[antlr-interest] Token position 0, -1

Fri Jul 6 04:23:09 PDT 2012

Am 06.07.2012 11:47:27 schrieb(en) Ale Strooisma:
> Hello,
> 
> if I try to get the position of a token in the file with getLine and 
> getCharPositionInLine, many of my tokens give the coördinates 0, -1, 
> which obviously is wrong. Why is this the case, and how can I fix it?

Hi,

please be aware of the fact that imaginary tokens that you create by using 
rewrite rules don't have any location information by default (and no text 
either).

So I think you should first look if all the tokens generated by the lexer 
contains the expected location information.

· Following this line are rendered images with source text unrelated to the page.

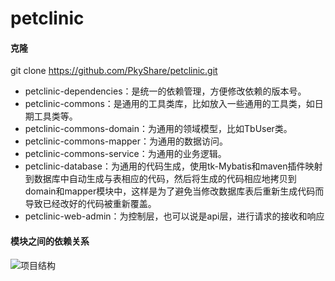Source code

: # petclinic

#### 克隆
git clone https://github.com/PkyShare/petclinic.git

* petclinic-dependencies：是统一的依赖管理，方便修改依赖的版本号。
* petclinic-commons：是通用的工具类库，比如放入一些通用的工具类，如日期工具类等。
* petclinic-commons-domain：为通用的领域模型，比如TbUser类。
* petclinic-commons-mapper：为通用的数据访问。
* petclinic-commons-service：为通用的业务逻辑。
* petclinic-database：为通用的代码生成，使用tk-Mybatis和maven插件映射到数据库中自动生成与表相应的代码，然后将生成的代码相应地拷贝到domain和mapper模块中，这样是为了避免当修改数据库表后重新生成代码而导致已经改好的代码被重新覆盖。
* petclinic-web-admin：为控制层，也可以说是api层，进行请求的接收和响应

#### 模块之间的依赖关系

![项目结构](https://i.ibb.co/MNmbJCS/petclinic.png)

Also you then can see which tokens 
were generated by the lexer and which were generated by a rewrite rule of the 
parser.

In rewrite rules you can attach the location information of a real lexer token
to a generated imaginary token by a syntax like that (see ANTLR book paragraph 
"Deriving Imaginary Nodes from Real Tokens"):

compoundStatement
	:  lc='{' statement*  '}'
		->  ^(SLIST[$lc]  statement*)
	;

All over all my answer is a little bit guesswork because your question is a 
little bit unspecific (lexer / parser or combined grammar ...? What are you 
doing exactly?).

Hope that helps,
	Stefan

Some example code to dump the lexer tokens:

    /** Dump all tokens the <lexer> provides in a readable form to the 
	location where <outFileName> points to.
        */
    private static void generateTokenOutput(Lexer lexer, String outFileName) {
        PrintWriter tknOut;
        boolean     useOutFile;
        Token token;

        System.err.print("==== TKN to ");
        if (null == outFileName) {
            useOutFile = false;
            System.err.println("stdout");
            tknOut = new PrintWriter(System.out);
        }
        else {
            useOutFile = true;
	    /* SNIP-SNAP  .... */
        }
        // Proceed with the real output
        while (null != (token = lexer.nextToken())) {
            int tokenType = token.getType();
            if (tokenType == -1) break;
            tknOut.printf("%4d,%3d, tkn:%4d  name:%-8s\t '%s'%n",
                token.getLine(), token.getCharPositionInLine(),
                tokenType, MyOwnParser.tokenNames[tokenType],
                token.getText());
        }
        // Need to close or flush the Writer to get the output
        if (useOutFile) tknOut.close();
        else tknOut.flush();
    }

Call like this ...
{
        MyOwnLexer lexer = new MyOwnLexer(input);

        // Dump all tokens?
        generateTokenOutput(lexer, null);
}